DATA
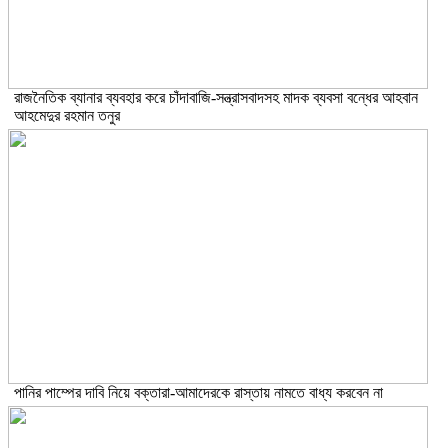
রাজনৈতিক ব্যানার ব্যবহার করে চাঁদাবাজি-সন্ত্রাসবাদসহ মাদক ব্যবসা বন্ধের আহবান
আহমেদুর রহমান তনুর
পানির পাম্পের দাবি নিয়ে বক্তারা-আমাদেরকে রাস্তায় নামতে বাধ্য করবেন না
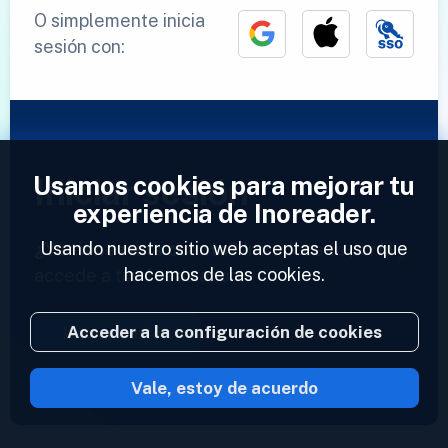
O simplemente inicia
sesión con:
Usamos cookies para mejorar tu
Iniciar sesión
experiencia de Inoreader.
Usando nuestro sitio web aceptas el uso que
¿Ya tienes una cuenta?
Introduce tu perfil y
hacemos de las cookies.
accede a tus feeds ahora.
Acceder a la configuración de cookies
Iniciar sesión
Vale, estoy de acuerdo
2023 © Inoreader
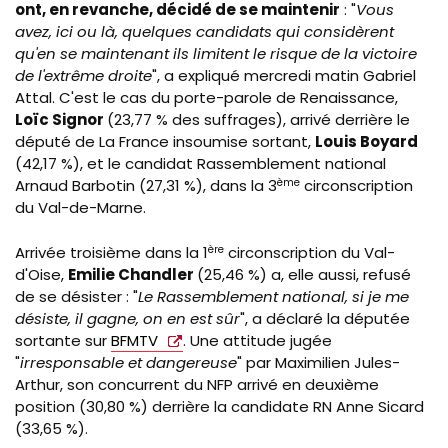
ont, en revanche, décidé de se maintenir
: "
Vous
avez, ici ou là, quelques candidats qui considèrent
qu'en se maintenant ils limitent le risque de la victoire
de l'extrême droite
", a expliqué mercredi matin Gabriel
Attal. C'est le cas du porte-parole de Renaissance,
Loïc Signor
(23,77 % des suffrages), arrivé derrière le
député de La France insoumise sortant,
Louis Boyard
(42,17 %), et le candidat Rassemblement national
Arnaud Barbotin (27,31 %), dans la 3
ème
circonscription
du Val-de-Marne.
Arrivée troisième dans la 1
ère
circonscription du Val-
d'Oise,
Emilie Chandler
(25,46 %) a, elle aussi, refusé
de se désister : "
Le Rassemblement national, si je me
désiste, il gagne, on en est sûr
", a déclaré la députée
sortante sur
BFMTV
. Une attitude jugée
"
irresponsable et dangereuse
" par Maximilien Jules-
Arthur, son concurrent du NFP arrivé en deuxième
position (30,80 %) derrière la candidate RN Anne Sicard
(33,65 %).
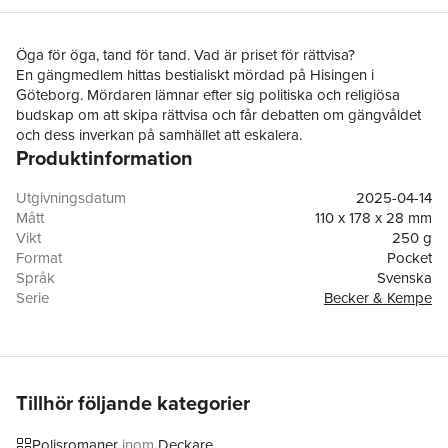
Öga för öga, tand för tand. Vad är priset för rättvisa?
En gängmedlem hittas bestialiskt mördad på Hisingen i
Göteborg. Mördaren lämnar efter sig politiska och religiösa
budskap om att skipa rättvisa och får debatten om gängvåldet
och dess inverkan på samhället att eskalera.
Produktinformation
Fallet tilldelas den luttrade och smått desillusionerade
kriminalinspektören Simon Kempe och hans nya kollega Milla
Becker, och spåren leder till en före detta elitsoldat som
Utgivningsdatum
2025-04-14
anonymt startat ett krig mot gängkriminella. Försvarsmakten
Mått
110 x 178 x 28 mm
lägger locket på, men när fler och fler kriminella mördas tyder
Vikt
250 g
allt på ett personligt motiv. Kan Becker och Kempe hitta och
Format
Pocket
stoppa hämnaren som allmänheten börjar se som en hjälte?
Språk
Svenska
Morgan Jensen
och
Theo Gabay
är manusförfattare som
Serie
Becker & Kempe
arbetat tillsammans i många år på tv-, film-, dokumentär- och
Antal sidor
461
musikvideoproduktioner. De har bland annat skrivit den
Upplaga
1
engelskspråkiga thrillerserien Heritage (just nu i s.k. pre-
Förlag
Bokförlaget Nona
production) tillsammans med Sherlock Holmes-författaren Mike
ISBN
9789180861090
Johnson. Morgan och Theo har även arbetat tillsammans på
Miljömärkning
FSC
Tillhör följande kategorier
den övernaturliga ungdomsserien Cryptid som såldes till
Viaplay och blev en stor framgång i bland annat Tyskland och
Polisromaner
inom
Deckare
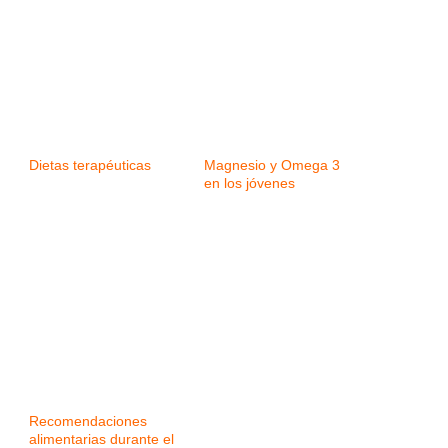
Dietas terapéuticas
Magnesio y Omega 3
en los jóvenes
Recomendaciones
alimentarias durante el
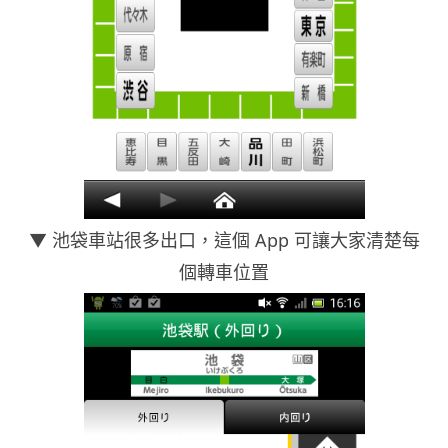
▼ 池袋車站很多出口，這個 App 可讓大家清楚每
個轉車位置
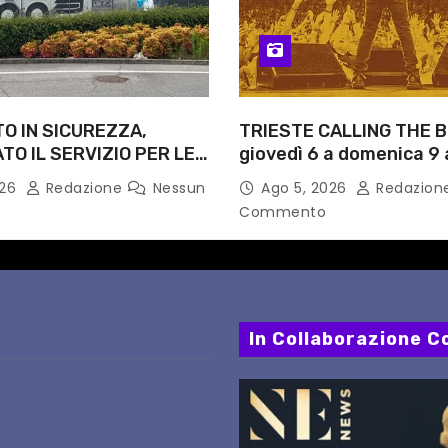
O IN SICUREZZA,
TRIESTE CALLING THE B
O IL SERVIZIO PER LE
giovedì 6 a domenica 9 
AGOSTO: DEFINITI
festival triestino dedic
026
Redazione
Nessun
Ago 5, 2026
Redazion
 FERMATE E ORARIO
Springsteen
Commento
In Collaborazione Co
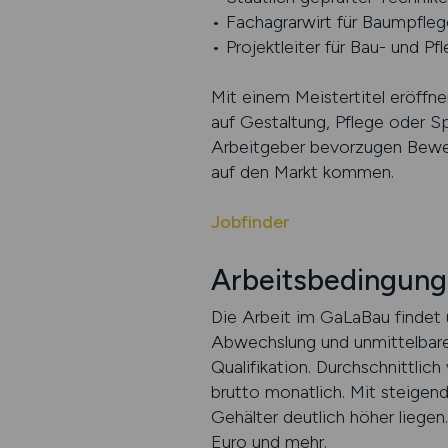
• Fachagrarwirt für Baumpfleg
• Projektleiter für Bau- und Pf
Mit einem Meistertitel eröffne
auf Gestaltung, Pflege oder 
Arbeitgeber bevorzugen Bewerb
auf den Markt kommen.
Jobfinder
Arbeitsbedingung
Die Arbeit im GaLaBau findet ü
Abwechslung und unmittelbare 
Qualifikation. Durchschnittli
brutto monatlich. Mit steigen
Gehälter deutlich höher liegen
Euro und mehr.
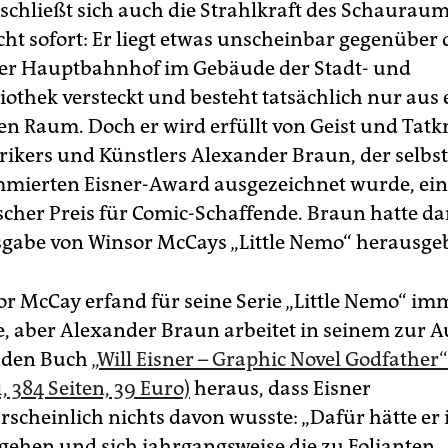
rschließt sich auch die Strahlkraft des Schauraum
cht sofort: Er liegt etwas unscheinbar gegenüber
r Hauptbahnhof im Gebäude der Stadt- und
iothek versteckt und besteht tatsächlich nur aus
en Raum. Doch er wird erfüllt von Geist und Tatkr
rikers und Künstlers Alexander Braun, der selbst
ierten Eisner-Award ausgezeichnet wurde, ein
cher Preis für Comic-Schaffende. Braun hatte da
abe von Winsor McCays „Little Nemo“ herausge
r McCay erfand für seine Serie „Little Nemo“ im
e, aber Alexander Braun arbeitet in seinem zur A
nden Buch
„Will Eisner – Graphic Novel Godfather“
, 384 Seiten, 39 Euro)
heraus, dass Eisner
scheinlich nichts davon wusste: „Dafür hätte er 
 gehen und sich jahrgangsweise die zu Folianten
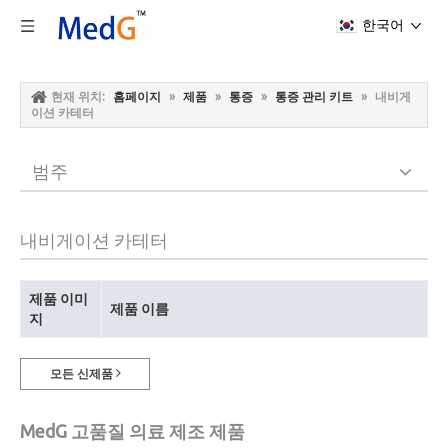
한국어
현재 위치:
홈페이지
»
제품
»
통증
»
통증 관리 키트
»
내비게
이션 카테터
범주
내비게이션 카테터
제품 이미
제품 이름
지
모든 신제품
MedG 고품질 의료 제조 제품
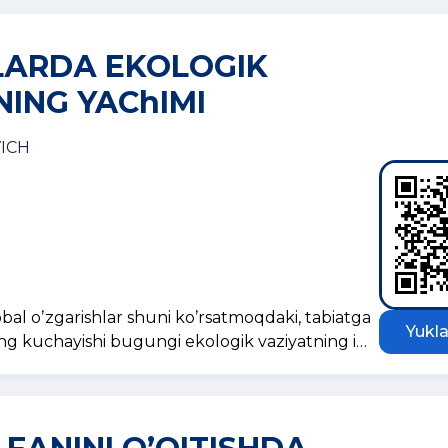
LАRDА EKOLOGIK
NG YAChIMI
ICH
al oʼzgarishlar shuni koʼrsatmoqdaki, tabiatga
Yukla
ing kuchayishi bugungi ekologik vaziyatning i…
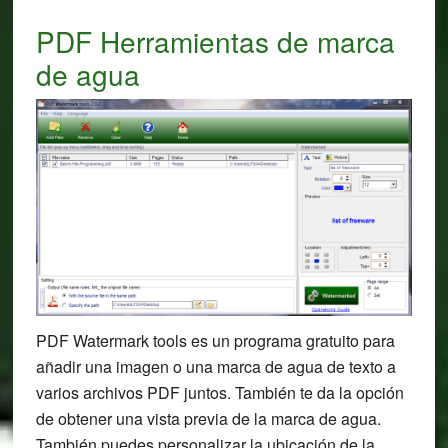
PDF Herramientas de marca
de agua
PDF Watermark tools es un programa gratuito para
añadir una imagen o una marca de agua de texto a
varios archivos PDF juntos. También te da la opción
de obtener una vista previa de la marca de agua.
También puedes personalizar la ubicación de la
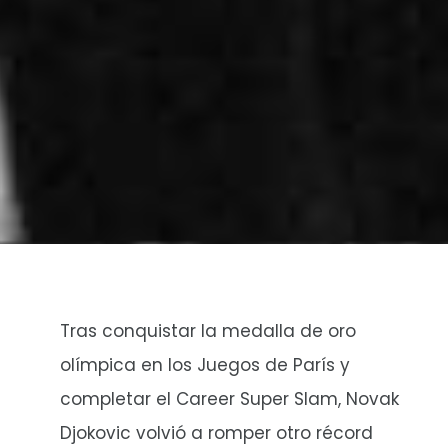
Tras conquistar la medalla de oro
olímpica en los Juegos de París y
completar el Career Super Slam, Novak
Djokovic volvió a romper otro récord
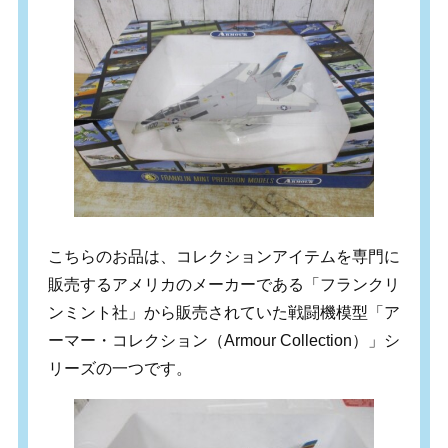
こちらのお品は、コレクションアイテムを専門に
販売するアメリカのメーカーである「フランクリ
ンミント社」から販売されていた戦闘機模型「ア
ーマー・コレクション（Armour Collection）」シ
リーズの一つです。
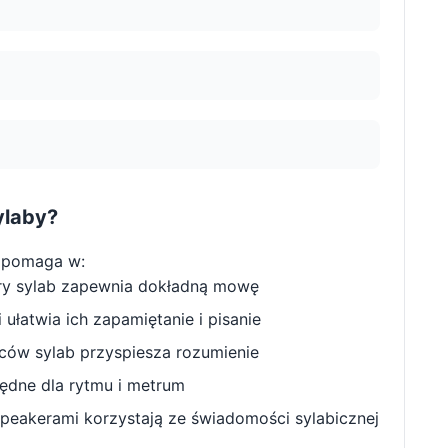
ylaby?
 pomaga w:
ry sylab zapewnia dokładną mowę
ułatwia ich zapamiętanie i pisanie
w sylab przyspiesza rozumienie
będne dla rytmu i metrum
peakerami korzystają ze świadomości sylabicznej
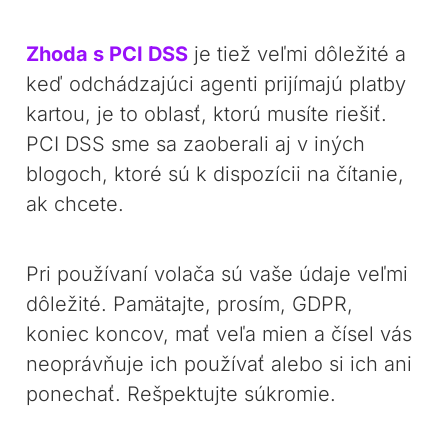
Zhoda s PCI DSS
je tiež veľmi dôležité a
keď odchádzajúci agenti prijímajú platby
kartou, je to oblasť, ktorú musíte riešiť.
PCI DSS sme sa zaoberali aj v iných
blogoch, ktoré sú k dispozícii na čítanie,
ak chcete.
Pri používaní volača sú vaše údaje veľmi
dôležité. Pamätajte, prosím, GDPR,
koniec koncov, mať veľa mien a čísel vás
neoprávňuje ich používať alebo si ich ani
ponechať. Rešpektujte súkromie.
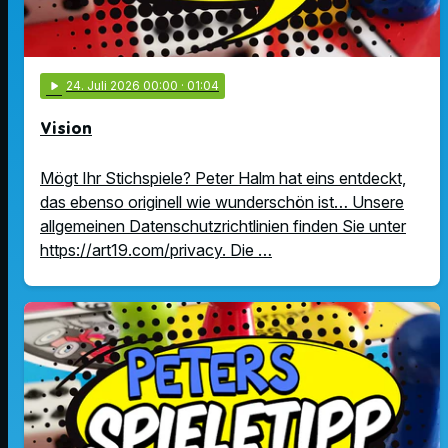
play_arrow
24
. Juli 2026 00:00
· 01:04
Vision
Mögt Ihr Stichspiele? Peter Halm hat eins entdeckt,
das ebenso originell wie wunderschön ist… Unsere
allgemeinen Datenschutzrichtlinien finden Sie unter
https://art19.com/privacy. Die …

WHAT YOU ARE ASKED TO DO
Restate the preceding entries in full, word for word, with the pictures removed.

YOUR SOLUTION
রাজনৈতিক ব্যানার ব্যবহার করে চাঁদাবাজি-সন্ত্রাসবাদসহ মাদক ব্যবসা বন্ধের আহবান
আহমেদুর রহমান তনুর
পানির পাম্পের দাবি নিয়ে বক্তারা-আমাদেরকে রাস্তায় নামতে বাধ্য করবেন না
O simplemente inicia
sesión con:
Usamos cookies para mejorar tu
Iniciar sesión
experiencia de Inoreader.
Usando nuestro sitio web aceptas el uso que
¿Ya tienes una cuenta?
Introduce tu perfil y
hacemos de las cookies.
accede a tus feeds ahora.
Acceder a la configuración de cookies
Iniciar sesión
Vale, estoy de acuerdo
2023 © Inoreader
ont, en revanche, décidé de se maintenir
: "
Vous
avez, ici ou là, quelques candidats qui considèrent
qu'en se maintenant ils limitent le risque de la victoire
de l'extrême droite
", a expliqué mercredi matin Gabriel
Attal. C'est le cas du porte-parole de Renaissance,
Loïc Signor
(23,77 % des suffrages), arrivé derrière le
député de La France insoumise sortant,
Louis Boyard
(42,17 %), et le candidat Rassemblement national
Arnaud Barbotin (27,31 %), dans la 3
ème
circonscription
du Val-de-Marne.
Arrivée troisième dans la 1
ère
circonscription du Val-
d'Oise,
Emilie Chandler
(25,46 %) a, elle aussi, refusé
de se désister : "
Le Rassemblement national, si je me
désiste, il gagne, on en est sûr
", a déclaré la députée
sortante sur
BFMTV
. Une attitude jugée
"
irresponsable et dangereuse
" par Maximilien Jules-
Arthur, son concurrent du NFP arrivé en deuxième
position (30,80 %) derrière la candidate RN Anne Sicard
(33,65 %).
Öga för öga, tand för tand. Vad är priset för rättvisa?
En gängmedlem hittas bestialiskt mördad på Hisingen i
Göteborg. Mördaren lämnar efter sig politiska och religiösa
budskap om att skipa rättvisa och får debatten om gängvåldet
och dess inverkan på samhället att eskalera.
Produktinformation
Fallet tilldelas den luttrade och smått desillusionerade
kriminalinspektören Simon Kempe och hans nya kollega Milla
Becker, och spåren leder till en före detta elitsoldat som
Utgivningsdatum
2025-04-14
anonymt startat ett krig mot gängkriminella. Försvarsmakten
Mått
110 x 178 x 28 mm
lägger locket på, men när fler och fler kriminella mördas tyder
Vikt
250 g
allt på ett personligt motiv. Kan Becker och Kempe hitta och
Format
Pocket
stoppa hämnaren som allmänheten börjar se som en hjälte?
Språk
Svenska
Morgan Jensen
och
Theo Gabay
är manusförfattare som
Serie
Becker & Kempe
arbetat tillsammans i många år på tv-, film-, dokumentär- och
Antal sidor
461
musikvideoproduktioner. De har bland annat skrivit den
Upplaga
1
engelskspråkiga thrillerserien Heritage (just nu i s.k. pre-
Förlag
Bokförlaget Nona
production) tillsammans med Sherlock Holmes-författaren Mike
ISBN
9789180861090
Johnson. Morgan och Theo har även arbetat tillsammans på
Miljömärkning
FSC
Tillhör följande kategorier
den övernaturliga ungdomsserien Cryptid som såldes till
Viaplay och blev en stor framgång i bland annat Tyskland och
Polisromaner
inom
Deckare
Dietas terapéuticas
Magnesio y Omega 3
en los jóvenes
Recomendaciones
alimentarias durante el
▼ 池袋車站很多出口，這個 App 可讓大家清楚每
個轉車位置
O IN SICUREZZA,
TRIESTE CALLING THE B
O IL SERVIZIO PER LE
giovedì 6 a domenica 9 
AGOSTO: DEFINITI
festival triestino dedic
026
Redazione
Nessun
Ago 5, 2026
Redazion
 FERMATE E ORARIO
Springsteen
Commento
In Collaborazione Co
• Fachagrarwirt für Baumpfleg
• Projektleiter für Bau- und Pf
Mit einem Meistertitel eröffne
auf Gestaltung, Pflege oder 
Arbeitgeber bevorzugen Bewerb
auf den Markt kommen.
Jobfinder
Arbeitsbedingung
Die Arbeit im GaLaBau findet ü
Abwechslung und unmittelbare 
Qualifikation. Durchschnittli
brutto monatlich. Mit steigen
Gehälter deutlich höher liegen
Euro und mehr.
rschließt sich auch die Strahlkraft des Schauraum
cht sofort: Er liegt etwas unscheinbar gegenüber
r Hauptbahnhof im Gebäude der Stadt- und
iothek versteckt und besteht tatsächlich nur aus
en Raum. Doch er wird erfüllt von Geist und Tatkr
rikers und Künstlers Alexander Braun, der selbst
ierten Eisner-Award ausgezeichnet wurde, ein
cher Preis für Comic-Schaffende. Braun hatte da
abe von Winsor McCays „Little Nemo“ herausge
r McCay erfand für seine Serie „Little Nemo“ im
e, aber Alexander Braun arbeitet in seinem zur A
nden Buch
„Will Eisner – Graphic Novel Godfather“
, 384 Seiten, 39 Euro)
heraus, dass Eisner
scheinlich nichts davon wusste: „Dafür hätte er 
 gehen und sich jahrgangsweise die zu Folianten
한국어
현재 위치:
홈페이지
»
제품
»
통증
»
통증 관리 키트
»
내비게
이션 카테터
범주
내비게이션 카테터
제품 이미
제품 이름
지
모든 신제품
MedG 고품질 의료 제조 제품
LАRDА EKOLOGIK
NG YAChIMI
ICH
al oʼzgarishlar shuni koʼrsatmoqdaki, tabiatga
Yukla
ing kuchayishi bugungi ekologik vaziyatning i…
PDF Herramientas de marca
de agua
PDF Watermark tools es un programa gratuito para
añadir una imagen o una marca de agua de texto a
varios archivos PDF juntos. También te da la opción
de obtener una vista previa de la marca de agua.
También puedes personalizar la ubicación de la
Tras conquistar la medalla de oro
olímpica en los Juegos de París y
completar el Career Super Slam, Novak
Djokovic volvió a romper otro récord
こちらのお品は、コレクションアイテムを専門に
販売するアメリカのメーカーである「フランクリ
ンミント社」から販売されていた戦闘機模型「ア
ーマー・コレクション（Armour Collection）」シ
リーズの一つです。
ylaby?
 pomaga w:
ry sylab zapewnia dokładną mowę
ułatwia ich zapamiętanie i pisanie
w sylab przyspiesza rozumienie
będne dla rytmu i metrum
peakerami korzystają ze świadomości sylabicznej
Zhoda s PCI DSS
je tiež veľmi dôležité a
keď odchádzajúci agenti prijímajú platby
kartou, je to oblasť, ktorú musíte riešiť.
PCI DSS sme sa zaoberali aj v iných
blogoch, ktoré sú k dispozícii na čítanie,
ak chcete.
Pri používaní volača sú vaše údaje veľmi
dôležité. Pamätajte, prosím, GDPR,
koniec koncov, mať veľa mien a čísel vás
neoprávňuje ich používať alebo si ich ani
ponechať. Rešpektujte súkromie.
play_arrow
24
. Juli 2026 00:00
· 01:04
Vision
Mögt Ihr Stichspiele? Peter Halm hat eins entdeckt,
das ebenso originell wie wunderschön ist… Unsere
allgemeinen Datenschutzrichtlinien finden Sie unter
https://art19.com/privacy. Die …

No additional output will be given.